#### [Requirement]
Copy the passage on empathy from "It’s not a question" to "we diminish ourselves.", swapping each "empathy" for "compassion".

** Opening Provided text block **

There’s nothing extraordinary about such an awakening, of course; in one form or another it is what we all must go through if we are to grow up. And yet I find myself returning again and again to my mother’s simple principle—“How would that make you feel?”—as a guidepost for my politics.
It’s not a question we ask ourselves enough, I think; as a country, we seem to be suffering from an empathy deficit. We wouldn’t tolerate schools that don’t teach, that are chronically underfunded and understaffed and underinspired, if we thought that the children in them were like our children. It’s hard to imagine the CEO of a company giving himself a multimillion-dollar bonus while cutting health-care coverage for his workers if he thought they were in some sense his equals. And it’s safe to assume that those in power would think longer and harder about launching a war if they envisioned their own sons and daughters in harm’s way.
I believe a stronger sense of empathy would tilt the balance of our current politics in favor of those people who are struggling in this society. After all, if they are like us, then their struggles are our own. If we fail to help, we diminish ourselves.

** Closing Provided text block **
** Opening Recorded information block **

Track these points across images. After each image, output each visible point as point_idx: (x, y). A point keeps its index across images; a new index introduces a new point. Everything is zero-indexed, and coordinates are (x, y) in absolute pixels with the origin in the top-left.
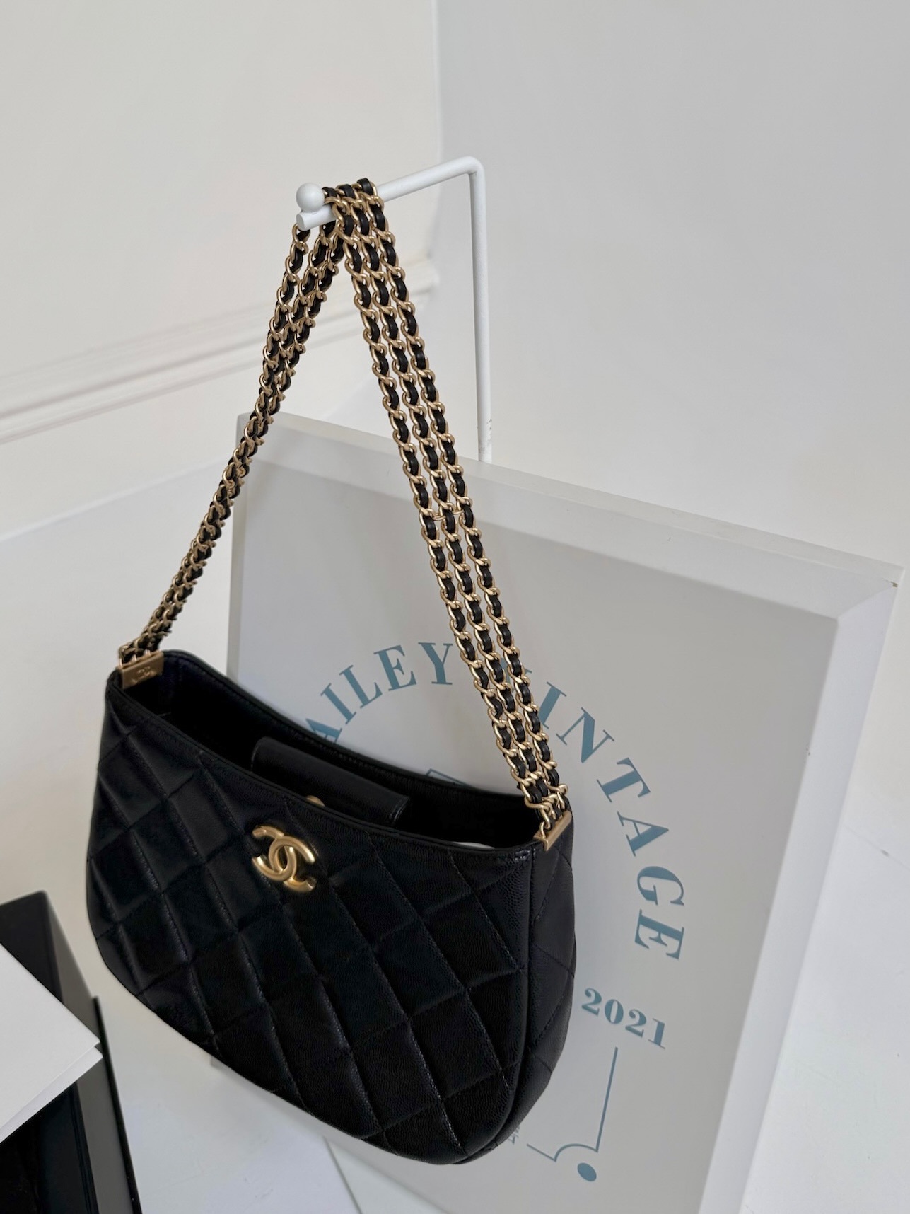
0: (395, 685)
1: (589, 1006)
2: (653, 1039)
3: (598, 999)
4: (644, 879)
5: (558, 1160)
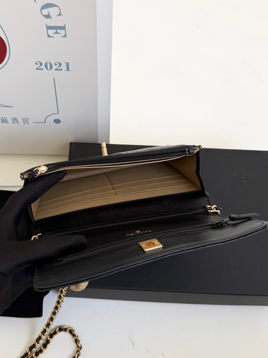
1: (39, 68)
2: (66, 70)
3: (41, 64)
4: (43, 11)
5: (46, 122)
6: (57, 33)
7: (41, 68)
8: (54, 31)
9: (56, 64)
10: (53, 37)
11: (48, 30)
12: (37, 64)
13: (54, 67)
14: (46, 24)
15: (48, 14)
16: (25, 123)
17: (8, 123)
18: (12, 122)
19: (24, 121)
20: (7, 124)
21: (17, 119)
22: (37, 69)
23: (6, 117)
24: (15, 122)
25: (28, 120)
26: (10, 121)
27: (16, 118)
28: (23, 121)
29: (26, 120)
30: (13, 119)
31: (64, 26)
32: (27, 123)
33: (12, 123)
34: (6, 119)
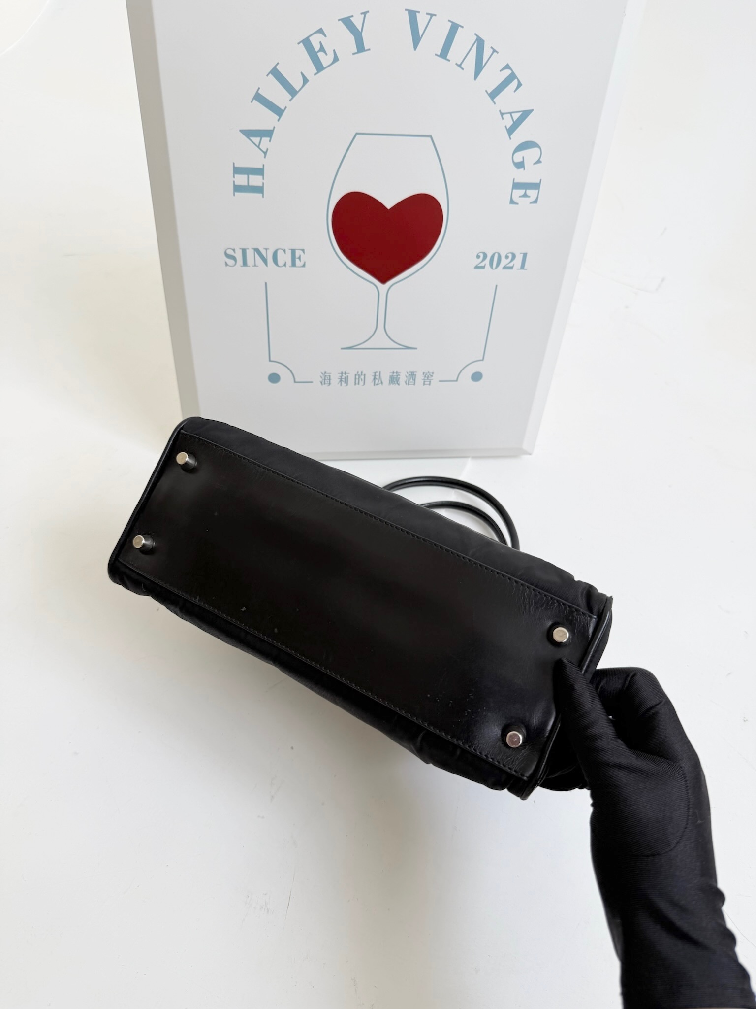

** Closing Recorded information block **
** Opening Recorded information block **

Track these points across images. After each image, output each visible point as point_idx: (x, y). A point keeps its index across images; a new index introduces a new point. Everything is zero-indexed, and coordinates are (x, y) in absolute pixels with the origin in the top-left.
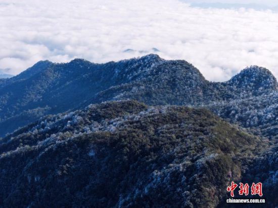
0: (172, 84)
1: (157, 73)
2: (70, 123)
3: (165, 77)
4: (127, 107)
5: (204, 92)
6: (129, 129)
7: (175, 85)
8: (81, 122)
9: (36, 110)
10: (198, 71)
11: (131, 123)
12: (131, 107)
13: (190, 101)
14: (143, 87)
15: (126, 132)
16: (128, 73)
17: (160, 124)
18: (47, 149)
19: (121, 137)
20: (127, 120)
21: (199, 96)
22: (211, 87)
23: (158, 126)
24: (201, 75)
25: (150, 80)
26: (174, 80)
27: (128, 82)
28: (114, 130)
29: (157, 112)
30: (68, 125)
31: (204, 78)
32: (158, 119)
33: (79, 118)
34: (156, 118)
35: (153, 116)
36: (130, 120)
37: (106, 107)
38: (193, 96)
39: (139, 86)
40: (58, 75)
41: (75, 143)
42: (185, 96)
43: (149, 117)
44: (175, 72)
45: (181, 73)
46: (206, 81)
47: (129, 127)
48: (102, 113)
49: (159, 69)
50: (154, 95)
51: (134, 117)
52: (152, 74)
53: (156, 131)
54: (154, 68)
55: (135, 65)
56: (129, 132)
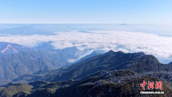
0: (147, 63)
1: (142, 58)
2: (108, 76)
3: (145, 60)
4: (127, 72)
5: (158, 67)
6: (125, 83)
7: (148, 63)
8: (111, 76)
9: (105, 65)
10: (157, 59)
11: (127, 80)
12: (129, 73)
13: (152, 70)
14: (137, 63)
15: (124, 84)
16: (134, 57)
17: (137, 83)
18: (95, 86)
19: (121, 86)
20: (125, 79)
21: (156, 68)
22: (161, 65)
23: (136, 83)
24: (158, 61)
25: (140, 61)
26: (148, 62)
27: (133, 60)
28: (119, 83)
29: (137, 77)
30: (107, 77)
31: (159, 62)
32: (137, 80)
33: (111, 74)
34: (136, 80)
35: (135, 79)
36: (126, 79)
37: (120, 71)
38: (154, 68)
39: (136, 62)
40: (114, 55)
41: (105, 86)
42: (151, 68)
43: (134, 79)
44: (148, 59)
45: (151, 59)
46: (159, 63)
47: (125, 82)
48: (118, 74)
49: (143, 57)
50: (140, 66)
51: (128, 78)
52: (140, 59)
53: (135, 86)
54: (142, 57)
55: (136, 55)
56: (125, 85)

** Closing Recorded information block **
** Opening Recorded information block **

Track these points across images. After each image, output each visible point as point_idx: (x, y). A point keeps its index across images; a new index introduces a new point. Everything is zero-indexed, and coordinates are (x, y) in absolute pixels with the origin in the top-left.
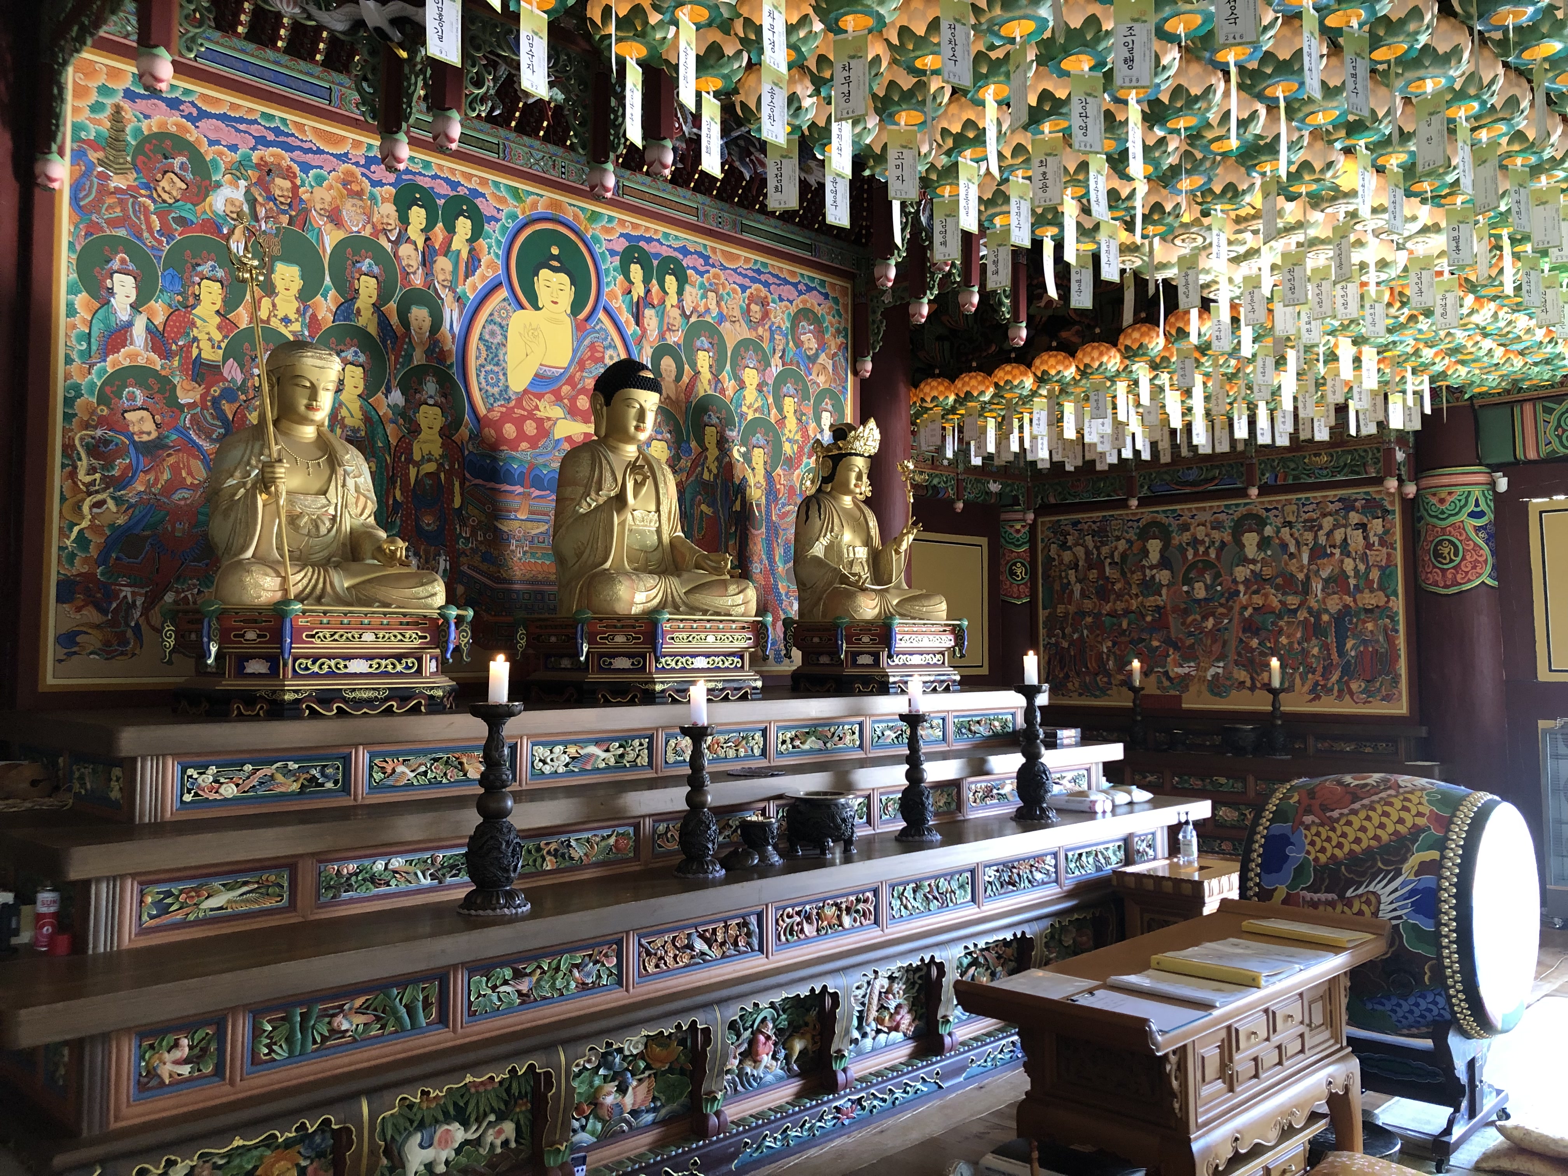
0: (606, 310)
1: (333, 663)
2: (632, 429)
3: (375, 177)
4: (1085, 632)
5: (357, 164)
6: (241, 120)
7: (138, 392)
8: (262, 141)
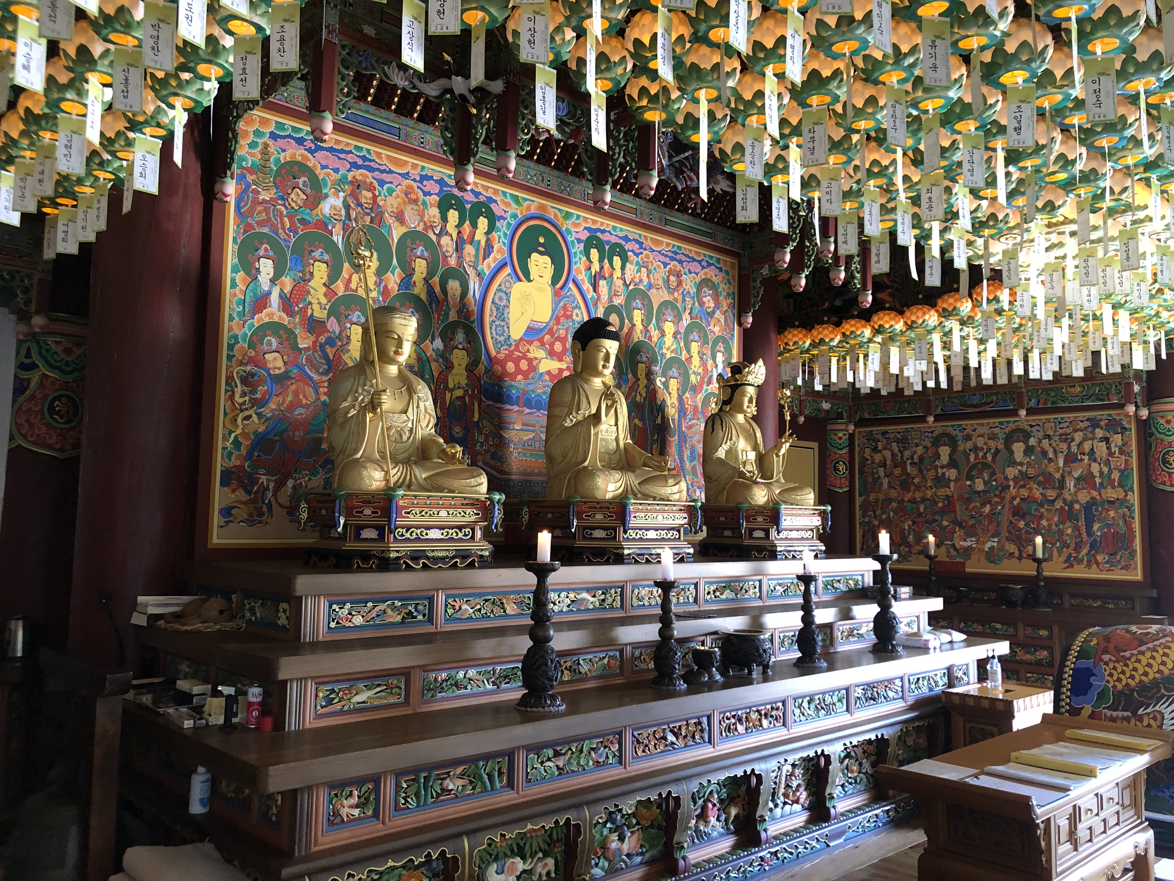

** Closing Recorded information block **

#### [Result for this task]
It’s not a question we ask ourselves enough, I think; as a country, we seem to be suffering from an compassion deficit. We wouldn’t tolerate schools that don’t teach, that are chronically underfunded and understaffed and underinspired, if we thought that the children in them were like our children. It’s hard to imagine the CEO of a company giving himself a multimillion-dollar bonus while cutting health-care coverage for his workers if he thought they were in some sense his equals. And it’s safe to assume that those in power would think longer and harder about launching a war if they envisioned their own sons and daughters in harm’s way.
I believe a stronger sense of compassion would tilt the balance of our current politics in favor of those people who are struggling in this society. After all, if they are like us, then their struggles are our own. If we fail to help, we diminish ourselves.